I know what I want to eat: a big Publix sub with loads of veggies or a Greek salad. And I guess I could have a grilled cheese, too. I wasn't getting sick of Indian food, until I got sick and then ate Indian food for a week. I think I might need a little break this weekend. Not that ill find that in Kerala, which is supposed to have amazing coastal Indian food. But maybe tonight before we get on our bus (let's pray this bus ride goes okay) we can have some American food.
The plan for this weekend. Take an overnight bus to Alleppey (which is in the state of Kerala) and then stay 3 days/2 nights at Palmy Lake Resort (evil evil place, you will see in several paragraphs.) Kerala is famous for its' backwaters- a chain of inland lakes and canals parallel to the Arabian Sea. We will do what we do best- lay around in hammocks, read books, relax, eat, get some aryuverdic massages, spend some time on a houseboat. Then take a train back and arrive in Bangalore Tuesday morning in time for The Wedding!
So that was yesterday afternoon, and then I accidentally fell asleep for 5 hours and woke up at 530 pm and Ale and I had to get our lives together to go to Kerala. Blogging hasn't been the best this week.
The good news, I made some grilled cheese at The Thackers and it was delicious. Mmmmm. I had 2. I was kind of dreading the bus ride since I had accidentally taken the nap. But since I had no choice, it was off to the bus we went at 830. It of course didn't leave until 10 pm but it turned out to be nicer than the first bus we took to Madikeri in Coorg. This was a Volvo bus which basically meant it was nicer. It even had AC. Which then got annoying since the AC for the whole bus was right next to our seats and my nose was cold. So we got all comfy (in 150 degree backward position) and I started to daydream.
Now many people in India love using their horns, almost as a directional. Like "hey I'm coming up to your right" or "hey I'm passing you" or "hey I'm behind you" or "hey I'm driving". There are lots and lots of horns. But usually the buses don't use horns when they are outside of Bangalore. Well, that's hard for me to say since I'm usually asleep by this point in the bus-ride. But our bus driver, he was using his horn like he wasn't driving a night bus of 30 people trying to sleep. So it is just going on and on and since I'm not tired, it is making it hard for even me to sleep. I daydream a little longer and then all the sudden I had fallen asleep and it was now 1 am and we were at some bus stop station with a bunch of other buses and it was so hot (apparently the AC was now off) and all I could hear was the clanking of tools. I looked at Ale and we laughed. Apparently our bus driver decided the middle of the night was the opportune time for an oil change or to fix the brakes or who knows what. After what felt like forever, the bus finally starts up again and I magically fall back asleep.

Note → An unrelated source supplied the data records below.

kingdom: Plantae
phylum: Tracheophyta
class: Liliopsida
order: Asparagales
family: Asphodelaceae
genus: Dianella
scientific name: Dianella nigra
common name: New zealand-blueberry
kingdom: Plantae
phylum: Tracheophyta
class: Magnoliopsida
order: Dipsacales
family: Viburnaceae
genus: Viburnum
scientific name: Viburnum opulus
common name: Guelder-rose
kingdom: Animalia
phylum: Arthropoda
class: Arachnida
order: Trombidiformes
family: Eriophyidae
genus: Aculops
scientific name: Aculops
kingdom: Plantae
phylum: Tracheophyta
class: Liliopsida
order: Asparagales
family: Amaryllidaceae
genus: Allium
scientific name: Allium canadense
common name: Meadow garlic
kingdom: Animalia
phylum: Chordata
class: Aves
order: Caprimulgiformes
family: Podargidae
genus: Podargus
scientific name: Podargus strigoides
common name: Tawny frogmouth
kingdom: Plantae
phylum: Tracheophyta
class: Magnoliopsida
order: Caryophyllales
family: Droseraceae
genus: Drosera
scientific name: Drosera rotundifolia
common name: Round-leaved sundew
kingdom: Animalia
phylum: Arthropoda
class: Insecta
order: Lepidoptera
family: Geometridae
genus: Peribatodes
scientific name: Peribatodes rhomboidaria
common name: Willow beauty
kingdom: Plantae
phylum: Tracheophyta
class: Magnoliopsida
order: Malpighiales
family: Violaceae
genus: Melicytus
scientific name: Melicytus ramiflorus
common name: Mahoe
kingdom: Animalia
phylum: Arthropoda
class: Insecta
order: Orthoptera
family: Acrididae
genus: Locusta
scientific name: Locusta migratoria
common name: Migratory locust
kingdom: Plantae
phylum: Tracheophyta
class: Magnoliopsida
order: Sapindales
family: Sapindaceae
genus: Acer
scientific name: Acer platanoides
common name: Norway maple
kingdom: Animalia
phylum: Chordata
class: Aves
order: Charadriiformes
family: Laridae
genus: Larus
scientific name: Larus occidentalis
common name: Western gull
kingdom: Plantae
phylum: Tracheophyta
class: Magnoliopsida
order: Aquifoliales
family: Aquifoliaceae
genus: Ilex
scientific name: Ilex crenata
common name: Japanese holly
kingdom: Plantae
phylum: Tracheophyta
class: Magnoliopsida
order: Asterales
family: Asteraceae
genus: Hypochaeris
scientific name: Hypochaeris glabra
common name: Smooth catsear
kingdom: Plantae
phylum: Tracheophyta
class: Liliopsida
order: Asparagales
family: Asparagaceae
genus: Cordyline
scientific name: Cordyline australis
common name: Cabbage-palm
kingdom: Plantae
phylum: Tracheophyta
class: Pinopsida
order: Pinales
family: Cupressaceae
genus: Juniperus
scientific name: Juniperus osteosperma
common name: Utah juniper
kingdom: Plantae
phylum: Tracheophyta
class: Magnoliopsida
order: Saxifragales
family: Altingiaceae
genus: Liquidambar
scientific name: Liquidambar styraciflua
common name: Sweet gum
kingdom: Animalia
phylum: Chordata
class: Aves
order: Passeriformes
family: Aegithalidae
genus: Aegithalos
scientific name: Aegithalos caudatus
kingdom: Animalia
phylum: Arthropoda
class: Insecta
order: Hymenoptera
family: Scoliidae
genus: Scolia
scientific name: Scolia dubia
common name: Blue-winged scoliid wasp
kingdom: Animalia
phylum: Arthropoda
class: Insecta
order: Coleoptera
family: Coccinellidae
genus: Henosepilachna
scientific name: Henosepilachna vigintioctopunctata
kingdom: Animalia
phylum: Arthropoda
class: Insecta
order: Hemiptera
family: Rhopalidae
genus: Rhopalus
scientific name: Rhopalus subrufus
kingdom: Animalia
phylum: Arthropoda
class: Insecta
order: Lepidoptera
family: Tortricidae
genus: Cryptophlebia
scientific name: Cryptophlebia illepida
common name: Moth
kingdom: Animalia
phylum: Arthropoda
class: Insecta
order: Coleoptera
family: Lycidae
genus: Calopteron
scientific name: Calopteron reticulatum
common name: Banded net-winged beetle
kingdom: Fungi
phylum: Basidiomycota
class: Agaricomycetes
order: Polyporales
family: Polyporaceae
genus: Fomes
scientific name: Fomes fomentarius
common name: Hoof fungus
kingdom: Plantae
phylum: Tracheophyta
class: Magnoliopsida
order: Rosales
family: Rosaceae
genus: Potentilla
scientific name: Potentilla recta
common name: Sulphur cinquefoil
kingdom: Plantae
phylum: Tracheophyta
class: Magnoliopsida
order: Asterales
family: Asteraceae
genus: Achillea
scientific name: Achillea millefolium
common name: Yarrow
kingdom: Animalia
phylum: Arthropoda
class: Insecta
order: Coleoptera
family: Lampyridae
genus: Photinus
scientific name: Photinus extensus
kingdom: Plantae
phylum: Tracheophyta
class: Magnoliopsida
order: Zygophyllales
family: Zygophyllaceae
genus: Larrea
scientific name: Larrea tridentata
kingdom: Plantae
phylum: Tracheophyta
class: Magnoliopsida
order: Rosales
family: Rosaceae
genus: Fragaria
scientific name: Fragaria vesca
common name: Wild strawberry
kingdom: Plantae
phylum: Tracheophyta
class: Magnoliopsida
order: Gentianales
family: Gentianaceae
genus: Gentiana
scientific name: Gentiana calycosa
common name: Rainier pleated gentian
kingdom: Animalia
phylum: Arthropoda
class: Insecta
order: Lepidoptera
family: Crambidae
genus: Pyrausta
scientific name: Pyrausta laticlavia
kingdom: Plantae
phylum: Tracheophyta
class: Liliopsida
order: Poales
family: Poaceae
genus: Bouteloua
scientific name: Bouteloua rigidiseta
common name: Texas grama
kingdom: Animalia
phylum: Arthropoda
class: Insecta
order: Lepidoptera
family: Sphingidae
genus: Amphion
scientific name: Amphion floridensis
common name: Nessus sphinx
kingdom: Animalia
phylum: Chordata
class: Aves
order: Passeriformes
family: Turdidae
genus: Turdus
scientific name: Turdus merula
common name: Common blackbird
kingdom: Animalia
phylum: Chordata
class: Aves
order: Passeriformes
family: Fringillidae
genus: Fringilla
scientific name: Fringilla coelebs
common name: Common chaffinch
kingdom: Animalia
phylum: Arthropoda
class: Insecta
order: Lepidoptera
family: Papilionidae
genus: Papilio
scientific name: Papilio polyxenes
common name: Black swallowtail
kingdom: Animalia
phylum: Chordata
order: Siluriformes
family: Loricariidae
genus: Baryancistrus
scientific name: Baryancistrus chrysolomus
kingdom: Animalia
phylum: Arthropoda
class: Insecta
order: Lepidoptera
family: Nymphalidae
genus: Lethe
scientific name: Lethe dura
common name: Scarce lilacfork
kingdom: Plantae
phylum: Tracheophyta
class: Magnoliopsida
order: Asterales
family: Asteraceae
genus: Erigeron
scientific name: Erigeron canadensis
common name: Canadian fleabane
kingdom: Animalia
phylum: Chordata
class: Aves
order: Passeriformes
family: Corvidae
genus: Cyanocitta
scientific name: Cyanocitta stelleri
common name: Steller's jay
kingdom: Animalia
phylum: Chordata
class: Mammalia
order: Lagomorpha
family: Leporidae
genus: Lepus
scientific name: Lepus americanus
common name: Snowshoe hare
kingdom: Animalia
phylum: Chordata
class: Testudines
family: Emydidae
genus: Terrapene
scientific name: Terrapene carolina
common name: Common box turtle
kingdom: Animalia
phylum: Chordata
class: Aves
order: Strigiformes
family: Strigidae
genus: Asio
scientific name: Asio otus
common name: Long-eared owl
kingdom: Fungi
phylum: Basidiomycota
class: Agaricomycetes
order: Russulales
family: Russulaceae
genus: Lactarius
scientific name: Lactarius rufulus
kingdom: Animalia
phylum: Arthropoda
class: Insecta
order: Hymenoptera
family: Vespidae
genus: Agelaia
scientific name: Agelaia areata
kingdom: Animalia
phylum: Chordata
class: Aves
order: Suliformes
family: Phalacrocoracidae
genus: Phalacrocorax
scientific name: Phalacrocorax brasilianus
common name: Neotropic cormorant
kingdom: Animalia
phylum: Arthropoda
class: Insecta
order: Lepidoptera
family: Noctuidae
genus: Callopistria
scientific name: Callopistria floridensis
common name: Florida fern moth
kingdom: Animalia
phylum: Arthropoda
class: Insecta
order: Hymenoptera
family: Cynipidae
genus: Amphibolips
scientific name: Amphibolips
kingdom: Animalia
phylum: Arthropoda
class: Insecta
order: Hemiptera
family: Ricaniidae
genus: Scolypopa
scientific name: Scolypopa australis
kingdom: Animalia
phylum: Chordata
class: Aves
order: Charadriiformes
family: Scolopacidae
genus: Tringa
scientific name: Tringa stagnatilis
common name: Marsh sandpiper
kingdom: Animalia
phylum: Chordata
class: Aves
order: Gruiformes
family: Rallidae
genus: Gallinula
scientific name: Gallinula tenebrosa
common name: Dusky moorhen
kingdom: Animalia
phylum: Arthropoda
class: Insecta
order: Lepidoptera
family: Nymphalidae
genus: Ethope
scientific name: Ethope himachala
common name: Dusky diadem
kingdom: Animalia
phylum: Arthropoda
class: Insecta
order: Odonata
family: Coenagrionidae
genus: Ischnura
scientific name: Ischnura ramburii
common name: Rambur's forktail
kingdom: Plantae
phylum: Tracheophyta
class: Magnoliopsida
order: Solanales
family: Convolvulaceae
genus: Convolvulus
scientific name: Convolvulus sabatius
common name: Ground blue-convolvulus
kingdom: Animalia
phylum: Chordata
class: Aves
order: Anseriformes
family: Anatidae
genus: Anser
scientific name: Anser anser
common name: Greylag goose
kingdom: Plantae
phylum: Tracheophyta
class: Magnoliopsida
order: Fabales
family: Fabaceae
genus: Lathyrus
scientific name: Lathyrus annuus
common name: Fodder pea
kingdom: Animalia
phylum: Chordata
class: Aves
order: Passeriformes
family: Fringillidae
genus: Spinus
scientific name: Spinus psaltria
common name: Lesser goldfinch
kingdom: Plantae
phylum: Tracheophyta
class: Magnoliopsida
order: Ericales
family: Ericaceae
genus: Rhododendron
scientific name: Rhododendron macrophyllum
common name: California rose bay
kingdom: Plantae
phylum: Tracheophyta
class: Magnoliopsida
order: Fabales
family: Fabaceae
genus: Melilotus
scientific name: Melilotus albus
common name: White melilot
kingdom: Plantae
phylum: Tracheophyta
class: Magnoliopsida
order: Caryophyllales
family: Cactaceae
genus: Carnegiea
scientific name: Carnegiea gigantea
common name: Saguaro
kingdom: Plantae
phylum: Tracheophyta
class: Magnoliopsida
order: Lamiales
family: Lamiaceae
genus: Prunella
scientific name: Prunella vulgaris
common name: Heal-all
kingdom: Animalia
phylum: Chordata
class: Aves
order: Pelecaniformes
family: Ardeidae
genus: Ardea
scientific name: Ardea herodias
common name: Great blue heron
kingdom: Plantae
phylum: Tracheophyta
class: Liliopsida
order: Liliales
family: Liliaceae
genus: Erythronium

The next time I looked at my watch was like 9 am. I took some more short naps and we finally arrived around 11 to Alleppey. As ale and I get into a rickshaw in Alleppey, we go to call the resort to give our driver directions and the lady proceeds to tell us she has given away our room. We booked it 2 weeks in advance, called to confirm the day before, and this witch gives away our room because our bus doesn't show up on time! What bus in India shows up on time?! So after some plots to ruin her tripadvisor reviews, Ale and I decide to get a quick bite to eat and them go find an Internet cafe so we could figure out where to stay. And by we, I mean Ale, since this type of scenario leads to panic attacks on my part.
We ended up finding a nice, beautifully preserved old homestay, Tharavad, with lots of teak everywhere and decided we would stay there for the first night and then head over to a more cottage-y place the next night (it was booked for tonight.) We organized a boat ride on the backwaters and were off at 2 pm to laze on the covered boat for the rest of the afternoon. We went in and out of lots of canals and lakes and saw lots of little houses dotted along the canals. The women were doing the washing in the canals in the afternoon and by the evening, the men were coming out to bath. We also saw a lot of houseboats strolling along. This is the real draw to Kerala, and if Ale and I weren't just pretending to be doctors, we would be staying in one of these. But since we don't have jobs, we are doing it the backpackers way. And it is still just as beautiful to be on a small little boat with chairs and chaise lounges and to get to see the beauty of the backwaters. At one point we stopped off at a restaurant (in the midst of the houses) and got some amazing prawns in some kerala curry with amazing coconut rice. I can see why everyone raves about the food here.
It is so neat to be able to visit such different towns in such different parts of India. Before coming to India, I was so naive. I barely understood the concept that India was made of a number of different states, let alone realize how completely different the cultures are in each one. Kerala is so different than Karnataka. And even in Karnataka, we have seen how Coorg varies from Hampi from Bangalore. Here in Alleppey, the men all wear these knee length skirts. These are rarely seen in Karnataka.
And on that note, I'm going to get Ale off the phone and to go get dinner!